Release dates (tentative):
November 8: Part I (defense)
November 15: Part II (pitching)
November 22: Part III (hitting)
Bowa was a classically Philadelphia kind of guy: tough, firey … but Manuel is a better fit for this team. He’s been successful in the past (remember, he took the Indians to the 2001 ALDS) and his personality meshes well with this team: he's calm, a good friend of Thome and a smart manager. This team needs a player's coach, who won't let the player walk all over him. I think Manuel is the man.
The differences in personality between Manuel and Bowa remind me of the differences in personality between Generals Omar Bradley and George S. Patton. Most people who watch the film Patton come away with two thoughts: 1) George C. Scott turned in a masterful performance as Patton (which I agree with wholeheartedly); and 2) Patton was a brilliant general, which I disagree with. Patton uniquely understood how technology had changed warfare, which made him a brilliant tactician, but as a strategist Patton was a poor general: he launched unnecessary attacks, took too many risks and failed to heed advice that countered his assumptions. Bradley, in contrast, was a savvy general who lacked Patton’s charisma, but was a better planner and a complex strategist. The Army Group (the 12th, I think) functioned better under Bradley’s leadership than it would have under Patton’s.
Similarly, I think this team will function better under Manuel than Bowa. Was there any doubt that Bowa’s yelling and screaming wore thin with this veteran team? By all accounts the Phillies player had simply started to tune Bowa out, which means they lost respect for him as a leader. I doubt any team can really be successful while regarding its leader as a distraction or an irritant. And you have to wonder how Bowa’s reputation played with Phillies efforts to recruit free agents…
Manuel’s relationship with Thome will hopefully help Thome recover from what was, for him, a subpar end to the year. The question will be whether or not the Phillies will be more talented in 2005, a question that will depend greatly on whether the team can resign Placido Polanco and if it has the common-sense to let Eric Milton go, as it should. Resign Polanco, upgrade the pitching (i.e., letting Milton walk: the whole addition by subtraction thing) and find a decent centerfielder, and the Phillies should win 92-95 games in 2005 under Manuel’s leadership.

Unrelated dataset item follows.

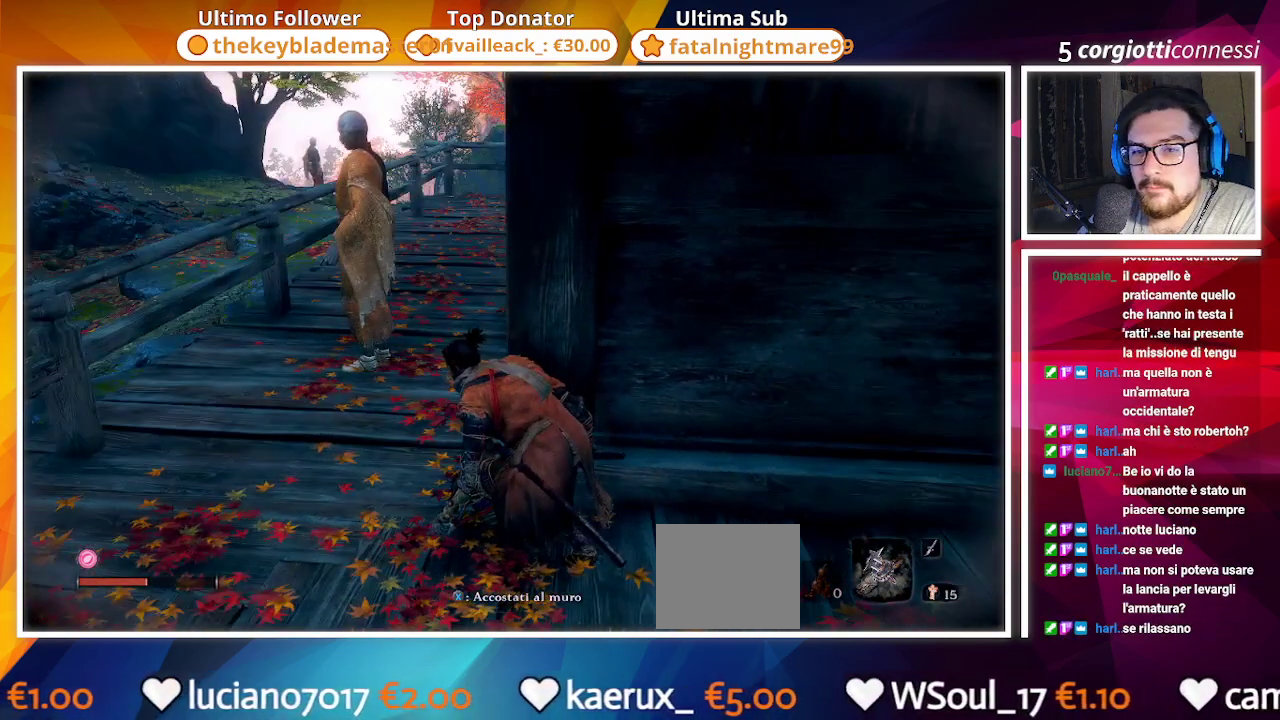
{"buttons": [], "left_stick": "center", "right_stick": "center", "events": [[50, "R3", "up"]]}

Thursday, November 04, 2004
I certainly wish Manuel well: I hope he's the right guy for the job. He certainly has said a lot of the right things and his American League mentality might be just what the doctor ordered for the Phils. Hopefully he'll give Phillies fans a better idea of his philosophy today at the news conference. Certainly his personality is a welcome change.
Here's ESPN's take on the decision here.
In other news ... Aaron Gleeman has annointed Placido Polanco as the top free agent second baseman, over the Astros Jeff Kent. Uh-oh. I guess we figured there would be a bidding war for Polanco's services, but I'm sure we'll see interest from the A's, Dodgers and Cardinals now.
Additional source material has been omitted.